━━━ Text section ━━━
The benefit of this approach is that I would get most of legalization for free, which is the
fragile bit in my approach at the moment.
Anyway, it’s become a long story, but (almost) in chronological order this is
what I’ve considered. Any hints, tips, suggestions welcome.
Goal of my exercise:
For ISel, I think having a separate register class will give you less headache. I wondering if you could get away with not touching the instructions descriptions at all, instead defining external pattens for the FullFP16 case, like so:
def VCVTBHS: ASuI<0b11101, 0b11, 0b0010, 0b01, 0, (outs SPR:$Sd), (ins SPR:$Sm),
IIC_fpCVTSH, “vcvtb”, “.f32.f16\t$Sd, $Sm”,
def : FP16Pat<(f16_to_fp GPR:$a),
(VCVTBHS (COPY_TO_REGCLASS GPR:$a, SPR))>;
def : FullFP16Pat<(f32 (fpextend HPR:$Sm)),
(VCVTBHS (COPY_TO_REGLASS HPR:$Sm, SPR)>;
I’m not sure of the COPY_TO_REGLASS semantics, but I would (dangerously) assume that it when it comes to copying the values between registers, it will be noticed that HPR and SPR actually alias each other and so no copy is needed. I hope this approach would allow for a clean separation of the FP16 and FullFP16 implementations and negate the need to manually type cast each register access.
━━━
◆ **Work to do**:
a) Update the forum post about FP16 instruction selection from "The benefit of" up to and including "tips, suggestions welcome.", changing each "approach" to "method".
b) Extend the forum post about FP16 instruction selection by writing what comes after its last sentence.
━━━ Stored rows ━━━
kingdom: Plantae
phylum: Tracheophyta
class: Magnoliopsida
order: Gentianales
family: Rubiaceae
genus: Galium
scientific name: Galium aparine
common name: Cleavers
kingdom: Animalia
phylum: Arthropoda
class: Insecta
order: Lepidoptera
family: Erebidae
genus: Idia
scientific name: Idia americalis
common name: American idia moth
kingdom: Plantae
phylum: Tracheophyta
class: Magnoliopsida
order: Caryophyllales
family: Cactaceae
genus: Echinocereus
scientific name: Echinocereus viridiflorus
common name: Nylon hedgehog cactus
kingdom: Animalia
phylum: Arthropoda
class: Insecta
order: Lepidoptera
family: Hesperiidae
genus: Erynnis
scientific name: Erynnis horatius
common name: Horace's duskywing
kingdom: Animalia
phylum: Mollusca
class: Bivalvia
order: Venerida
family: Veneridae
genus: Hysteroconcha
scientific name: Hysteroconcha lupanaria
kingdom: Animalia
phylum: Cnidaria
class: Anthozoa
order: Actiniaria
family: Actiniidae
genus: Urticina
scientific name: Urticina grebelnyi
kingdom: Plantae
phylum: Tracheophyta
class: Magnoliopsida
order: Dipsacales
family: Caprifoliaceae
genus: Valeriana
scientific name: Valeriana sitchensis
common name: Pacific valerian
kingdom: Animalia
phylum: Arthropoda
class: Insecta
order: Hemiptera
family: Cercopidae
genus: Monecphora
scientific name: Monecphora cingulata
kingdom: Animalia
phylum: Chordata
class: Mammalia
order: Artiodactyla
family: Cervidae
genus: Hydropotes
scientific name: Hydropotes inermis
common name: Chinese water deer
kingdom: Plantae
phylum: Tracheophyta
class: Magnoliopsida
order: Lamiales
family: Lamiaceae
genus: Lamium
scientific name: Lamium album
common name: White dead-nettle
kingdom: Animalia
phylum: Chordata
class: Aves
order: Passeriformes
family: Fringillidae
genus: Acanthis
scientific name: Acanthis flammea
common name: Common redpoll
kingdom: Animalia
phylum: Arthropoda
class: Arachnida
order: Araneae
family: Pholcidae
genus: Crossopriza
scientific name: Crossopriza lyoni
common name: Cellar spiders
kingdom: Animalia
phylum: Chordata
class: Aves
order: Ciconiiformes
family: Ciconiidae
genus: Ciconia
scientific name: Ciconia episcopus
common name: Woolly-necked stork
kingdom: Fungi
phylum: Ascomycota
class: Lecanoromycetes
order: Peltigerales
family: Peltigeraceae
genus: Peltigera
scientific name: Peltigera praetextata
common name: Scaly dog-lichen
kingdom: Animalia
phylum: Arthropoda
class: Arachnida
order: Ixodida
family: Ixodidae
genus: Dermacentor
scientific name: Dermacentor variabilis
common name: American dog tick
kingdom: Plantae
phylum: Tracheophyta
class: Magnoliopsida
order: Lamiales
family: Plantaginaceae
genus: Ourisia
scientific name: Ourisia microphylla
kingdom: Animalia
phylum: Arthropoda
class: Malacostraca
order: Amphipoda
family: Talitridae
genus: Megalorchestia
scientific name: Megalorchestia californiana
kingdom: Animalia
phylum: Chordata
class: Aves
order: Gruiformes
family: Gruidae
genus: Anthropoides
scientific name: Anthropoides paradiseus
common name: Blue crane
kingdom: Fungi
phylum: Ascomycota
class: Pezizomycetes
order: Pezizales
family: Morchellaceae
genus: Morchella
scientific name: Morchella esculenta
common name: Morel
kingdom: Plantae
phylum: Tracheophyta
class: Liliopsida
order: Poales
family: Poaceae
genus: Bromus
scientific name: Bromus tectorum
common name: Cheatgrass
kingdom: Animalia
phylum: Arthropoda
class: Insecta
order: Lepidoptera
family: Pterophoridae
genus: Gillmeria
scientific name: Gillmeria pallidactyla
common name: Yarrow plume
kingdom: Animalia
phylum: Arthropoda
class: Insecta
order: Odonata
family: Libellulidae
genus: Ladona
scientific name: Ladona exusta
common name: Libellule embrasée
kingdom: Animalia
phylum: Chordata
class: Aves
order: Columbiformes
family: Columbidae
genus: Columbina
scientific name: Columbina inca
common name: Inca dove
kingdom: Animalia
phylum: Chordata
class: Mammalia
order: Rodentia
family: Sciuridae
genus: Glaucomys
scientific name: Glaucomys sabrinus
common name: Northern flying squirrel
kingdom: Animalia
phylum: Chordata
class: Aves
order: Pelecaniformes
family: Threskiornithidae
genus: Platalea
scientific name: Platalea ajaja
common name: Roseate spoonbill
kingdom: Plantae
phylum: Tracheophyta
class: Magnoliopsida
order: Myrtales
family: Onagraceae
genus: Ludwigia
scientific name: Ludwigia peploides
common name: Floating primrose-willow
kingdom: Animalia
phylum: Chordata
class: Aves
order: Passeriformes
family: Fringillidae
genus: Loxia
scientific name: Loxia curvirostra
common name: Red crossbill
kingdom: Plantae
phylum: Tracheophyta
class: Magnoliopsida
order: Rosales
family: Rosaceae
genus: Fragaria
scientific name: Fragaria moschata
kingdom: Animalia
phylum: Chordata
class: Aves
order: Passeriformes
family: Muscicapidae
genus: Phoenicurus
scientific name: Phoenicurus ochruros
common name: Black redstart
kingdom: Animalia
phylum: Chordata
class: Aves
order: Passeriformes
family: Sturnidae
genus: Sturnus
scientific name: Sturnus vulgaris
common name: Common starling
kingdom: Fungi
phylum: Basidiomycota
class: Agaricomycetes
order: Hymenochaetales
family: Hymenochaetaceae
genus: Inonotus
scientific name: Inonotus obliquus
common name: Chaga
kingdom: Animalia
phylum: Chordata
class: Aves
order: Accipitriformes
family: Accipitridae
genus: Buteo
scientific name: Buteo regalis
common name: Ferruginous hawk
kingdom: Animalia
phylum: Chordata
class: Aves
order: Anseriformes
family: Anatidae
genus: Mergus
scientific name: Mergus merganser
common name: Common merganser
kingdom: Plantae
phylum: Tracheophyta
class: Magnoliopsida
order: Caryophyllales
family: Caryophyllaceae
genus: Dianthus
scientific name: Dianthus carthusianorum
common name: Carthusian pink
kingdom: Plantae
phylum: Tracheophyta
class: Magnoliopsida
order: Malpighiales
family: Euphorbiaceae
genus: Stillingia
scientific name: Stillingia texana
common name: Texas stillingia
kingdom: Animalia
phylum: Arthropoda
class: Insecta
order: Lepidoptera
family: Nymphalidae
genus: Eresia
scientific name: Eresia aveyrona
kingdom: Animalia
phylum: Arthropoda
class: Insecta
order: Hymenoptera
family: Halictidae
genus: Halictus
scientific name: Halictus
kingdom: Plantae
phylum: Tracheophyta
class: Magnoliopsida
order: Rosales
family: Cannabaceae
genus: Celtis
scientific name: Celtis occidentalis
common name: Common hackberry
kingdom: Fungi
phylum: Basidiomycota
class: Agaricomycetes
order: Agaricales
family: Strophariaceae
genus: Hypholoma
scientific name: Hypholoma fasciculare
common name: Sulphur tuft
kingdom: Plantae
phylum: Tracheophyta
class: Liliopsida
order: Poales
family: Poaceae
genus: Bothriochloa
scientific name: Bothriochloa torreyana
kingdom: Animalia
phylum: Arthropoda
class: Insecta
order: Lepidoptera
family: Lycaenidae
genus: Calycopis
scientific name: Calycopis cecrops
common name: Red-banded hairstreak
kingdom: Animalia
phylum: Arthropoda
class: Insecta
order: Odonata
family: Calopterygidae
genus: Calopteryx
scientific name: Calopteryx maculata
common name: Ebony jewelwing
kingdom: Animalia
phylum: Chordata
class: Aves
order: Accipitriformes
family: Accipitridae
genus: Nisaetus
━━━
◆ **Final answers**:
a)
The benefit of this method is that I would get most of legalization for free, which is the
fragile bit in my method at the moment.
Anyway, it’s become a long story, but (almost) in chronological order this is
what I’ve considered. Any hints, tips, suggestions welcome.

b)
Thanks for the suggestions! I can confirm that this works, so this is indeed the
most elegant way to separate the FP16 and FullFP16 rules.
This was the last piece of the puzzle. I can now abandon my old approach,
and will go for the CCState and this tablegen separation approach; thus we get
most of the legalization for free and it is more robust than custom lowering
loads/stores (and some other corner cases).